In 2000, Lorenz Studer led a team at the Memorial Sloan Kettering Centre, in New York, to find the chemical signals needed to get stem cells to differentiate into cells that release dopamine. Back then, the team managed to make cells that produced some dopamine, but they led to only limited improvements in animals. About a decade later, in 2011, Studer and his team found the specific signals needed to guide embryonic cells to become the right kind of dopamine producing cells. Their experiments in mice, rats and monkeys showed that their implanted cells had a significant impact, restoring lost movement.
Studer then co-founded BlueRock Therapeutics in 2016. Forming the most effective stem cells has been one of the biggest challenges, says Enayetallah, the BlueRock VP. “It's taken a lot of effort and investment to manufacture and make the cells at the right scale under the right conditions.” The team is now using cells that were first isolated in 1998 at the University of Wisconsin, a major advantage because they’re available in a virtually unlimited supply.
Other efforts underway
In the past several years, University of Lund researchers have begun to collaborate with the University of Cambridge on a project to use embryonic stem cells, similar to BlueRock’s approach. They began clinical trials this year.
A company in Japan called Sumitomo is using a different strategy; instead of stem cells from embryos, they’re reprogramming adults' blood or skin cells into induced pluripotent stem cells - meaning they can turn into any cell type - and then directing them into dopamine producing neurons. Although Sumitomo started clinical trials earlier than BlueRock, they haven’t yet revealed any results.
“It's a rapidly evolving field,” says Emma Lane, a pharmacologist at the University of Cardiff who researches clinical interventions for Parkinson’s. “But BlueRock’s trial is the first full phase 1 trial to report such positive findings with stem cell based therapies.” The company’s upcoming phase 2 research will be critical to show how effectively the therapy can improve disease symptoms, she added.
The cure over the horizon
BlueRock will continue to look at data from patients in the phase 1 trial to monitor the treatment’s effects over a two-year period. Meanwhile, the team is planning the phase 2 trial with more participants, including a placebo group.
For patients with Parkinson’s like Martin Taylor, the therapy offers some hope, though Taylor recognizes that more research is needed.

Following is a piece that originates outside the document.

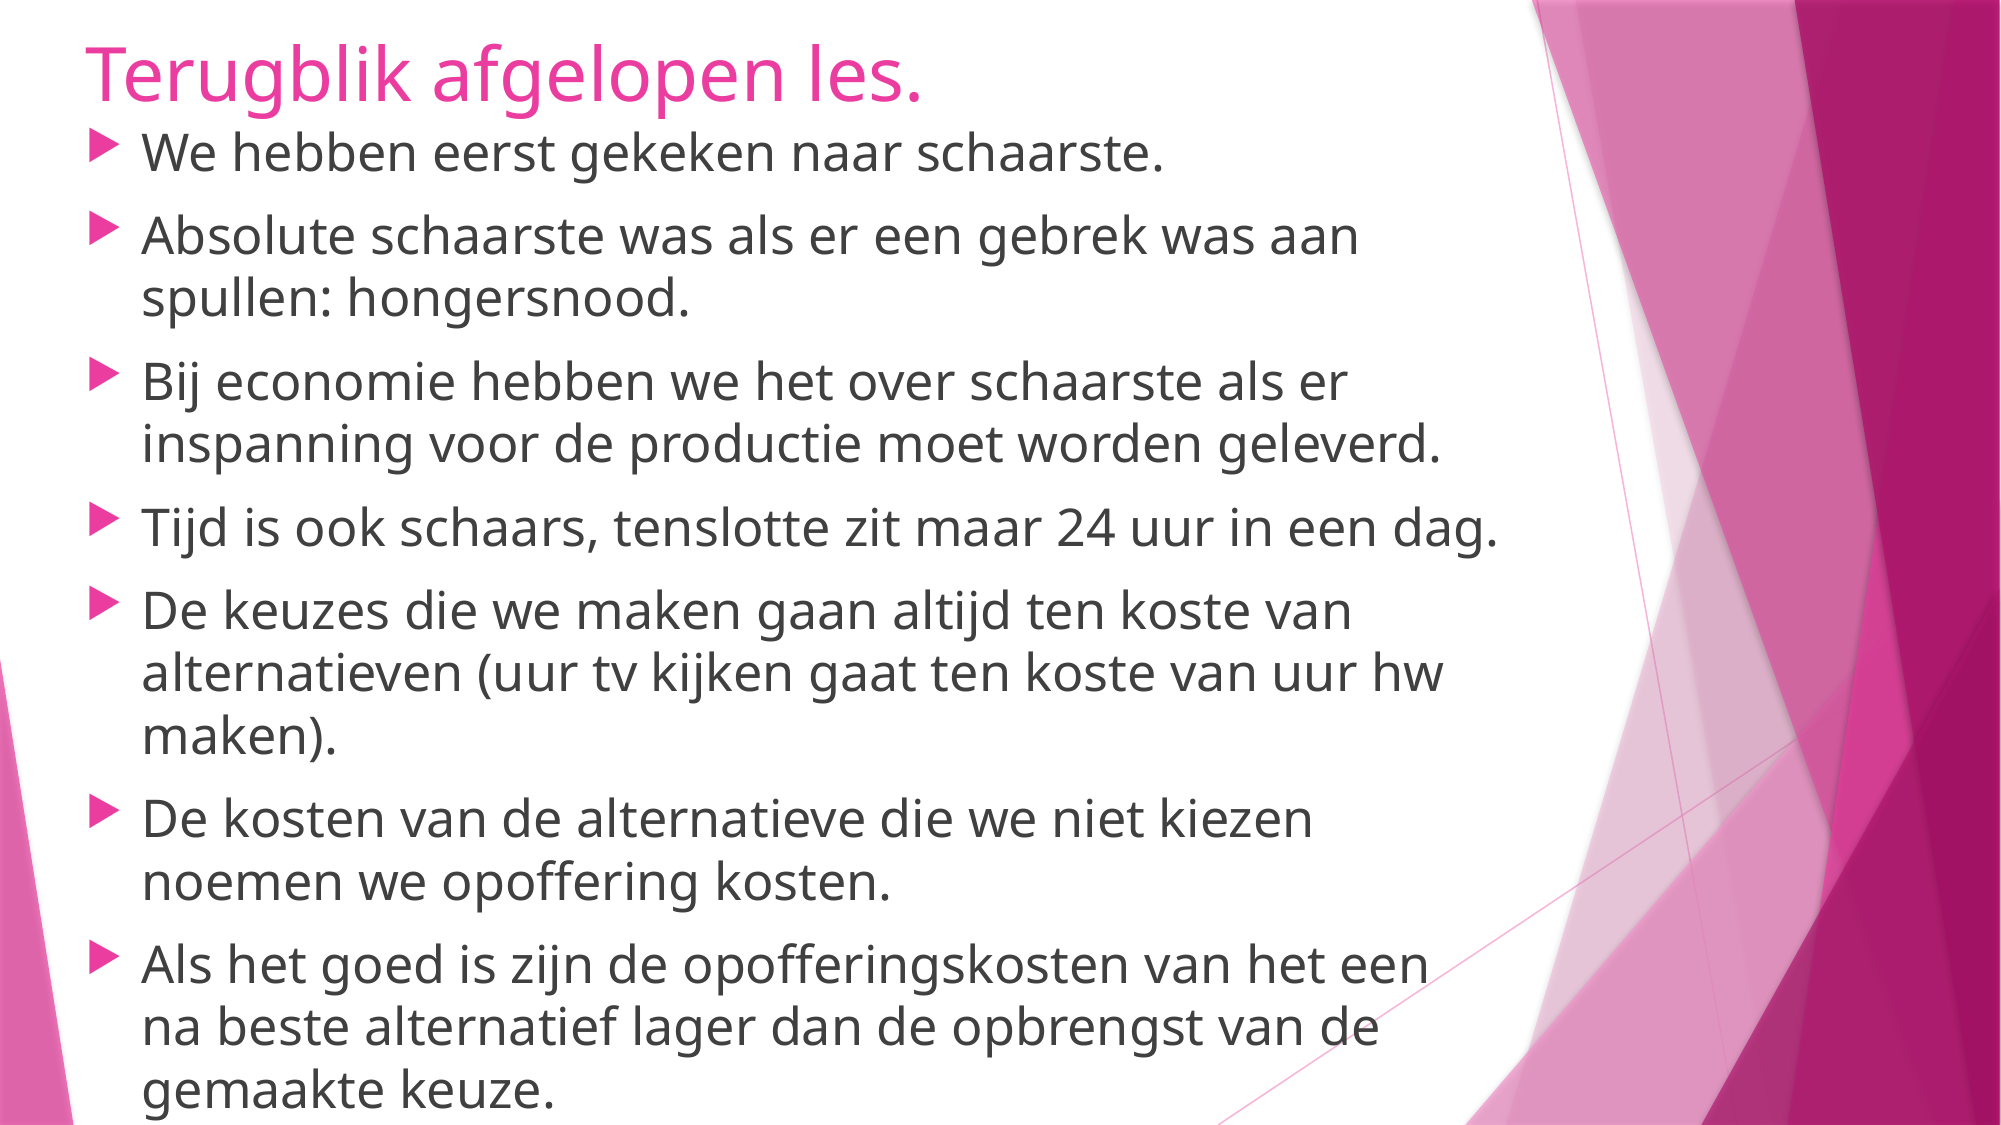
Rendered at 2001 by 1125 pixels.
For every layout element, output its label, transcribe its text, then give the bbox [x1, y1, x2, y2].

title Terugblik afgelopen les. [70, 19, 1522, 111]
list We hebben eerst gekeken naar schaarste. Absolute schaarste was als er een gebrek was aan spullen: hongersnood. Bij economie hebben we het over schaarste als er inspanning voor de productie moet worden geleverd. Tijd is ook schaars, tenslotte zit maar 24 uur in een dag. De keuzes die we maken gaan altijd ten koste van alternatieven (uur tv kijken gaat ten koste van uur hw maken). De kosten van de alternatieve die we niet kiezen noemen we opoffering kosten. Als het goed is zijn de opofferingskosten van het een na beste alternatief lager dan de opbrengst van de gemaakte keuze. [70, 111, 1522, 992]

“Like many in the community, I'm aware of the long history of cell therapy,” he says. “They've long had that cure over the horizon.” His expectations are somewhat guarded, he says, but, “it's certainly positive to see…movement in the field again.”
"If we can demonstrate what we’re seeing today in a more robust study, that would be great,” Enayetallah says. “At the end of the day, we want to address that unmet need in a field that's been waiting for a long time.”